Hay momentos que uno vive sin saber que va a vivirlos, o sin planear vivirlos. En semana santa ésto suele pasar muy a menudo, y fue lo que me ocurrió a mí el pasado miércoles santo.
Como cada año, me gusta ver el regreso de la hermandad del Baratillo desde la Plaza del Triunfo, bajando la calle Adolfo Rodríguez Jurado, cruzando la avenida de la Constitución y adentrándose en Tomás de Ybarra mediante la vuelta de la Casa de la Moneda. Pues bien, venía de verlo, e iba en busca de otra cofradía, concretamente la de las Siete Palabras, y para ello, después de recorrer la plaza de la Virgen de los Reyes me adentré por la Calle Don Remondo y Segovias para salir a la parte final de la Cuesta del Bacalao, pero aquello era impracticable, la hermandad del Cristo de Burgos acababa de pasar por allí y pese a que quedaba un buen rato para la llegada de los Panaderos, había una turba inmóvil apostada en la confluencia con Francos y era imposible atravesarla.
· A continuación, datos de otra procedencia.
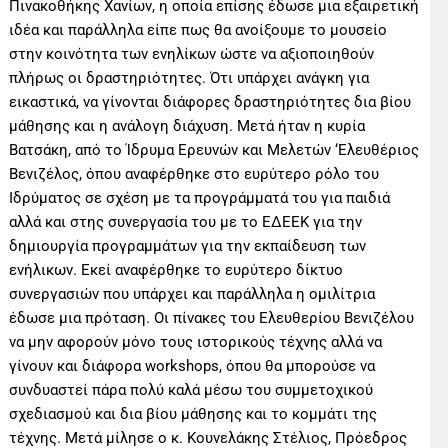
Πινακοθήκης Χανίων, η οποία επίσης έδωσε μια εξαιρετική
ιδέα και παράλληλα είπε πως θα ανοίξουμε το μουσείο
στην κοινότητα των ενηλίκων ώστε να αξιοποιηθούν
πλήρως οι δραστηριότητες. Ότι υπάρχει ανάγκη για
εικαστικά, να γίνονται διάφορες δραστηριότητες δια βίου
μάθησης και η ανάλογη διάχυση. Μετά ήταν η κυρία
Βατσάκη, από το Ίδρυμα Ερευνών και Μελετών ‘Ελευθέριος
Βενιζέλος, όπου αναφέρθηκε στο ευρύτερο ρόλο του
Ιδρύματος σε σχέση με τα προγράμματά του για παιδιά
αλλά και στης συνεργασία του με το ΕΔΕΕΚ για την
δημιουργία προγραμμάτων για την εκπαίδευση των
ενήλικων. Εκεί αναφέρθηκε το ευρύτερο δίκτυο
συνεργασιών που υπάρχει και παράλληλα η ομιλίτρια
έδωσε μια πρόταση. Οι πίνακες του Ελευθερίου Βενιζέλου
να μην αφορούν μόνο τους ιστορικούς τέχνης αλλά να
γίνουν και διάφορα workshops, όπου θα μπορούσε να
συνδυαστεί πάρα πολύ καλά μέσω του συμμετοχικού
σχεδιασμού και δια βίου μάθησης και το κομμάτι της
τέχνης. Μετά μίλησε ο κ. Κουνελάκης Στέλιος, Πρόεδρος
Fue entonces cuando sin comerlo ni beberlo tuve que dar un rodeo, decidí continuar el cauce natural de Argote de Molina y llegar a la plaza del Salvador por la calle Pajaritos, torpe de mí. En la estrecha calle un leve reguero de gente, picudos capirotes negros, silencio, nube de incienso, siseos, acólitos ceriferarios. En el silencio de la calle, en la penumbra que aquella estrechez confería al tramo más angosto de Francos empezó a reflejarse el destello amarillento de la candelería, de fondo Tejera, de fondo "Margot". Pasó como una exalación, no quiero decir con ello que pasara corriendo. Sino que pasó como si nada le importase quién había en aquella estrecha boca calle, paso a su ritmo, sin que se moviera una bambalina, sin que se moviese un varal. El silencio permitió incluso escuchar los mandos de los capataces.
De aquello siempre me quedará el recuerdo.